» TEXT SECTION:
§

Boo Blasters on Boo Hill is an interactive family dark ride designed and manufactured by Sally Corporation. The ride is located at four Cedar Fair amusement parks — Canada's Wonderland, Carowinds, Kings Dominion, and Kings Island.  The ride was previously themed to Hanna-Barbera's Scooby-Doo, but Cedar Fair rebranded the rides shortly after purchasing the parks from Paramount. Each ride's new theme debuted in 2010 at all four parks.

History
In 2006, Cedar Fair purchased Paramount Parks from CBS. Several of the parks attained in the purchase – Canada's Wonderland, Carowinds, Kings Dominion, and Kings Island – had a dark ride from Sally Corporation themed to the company's Scooby-Doo's Haunted Mansion attraction model. During the 2009-2010 off-season, Cedar Fair began the process of removing Nickelodeon and Hanna-Barbera themes from their recently acquired amusement parks. For the Haunted Mansion rides, Sally Corporation was contracted to remove the Scooby-Doo theme and replace it with a new one. The new theme was called Boo Blasters on Boo Hill, which debuted at all four parks for the 2010 season.

§

» PROVIDED MATERIAL:
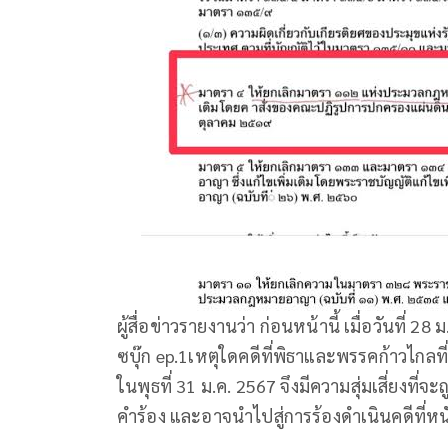
ผู้สื่อข่าวรายงานว่า ก่อนหน้านี้ เมื่อวันที่
ซบุ๊ก ep.1เหตุใดคดีที่พิธาและพรรคก้าวไกลที่
ในพุธที่ 31 ม.ค. 2567 จึงมีความสุ่มเสี่ยงที่
คำร้อง และอาจนำไปสู่การร้องดำเนินคดีที่หนัก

§

» WORK TO BE COMPLETED: In the Boo Blasters text, who did Cedar Fair purchase Paramount Parks from in 2006?

» EXERCISE ANSWER: CBS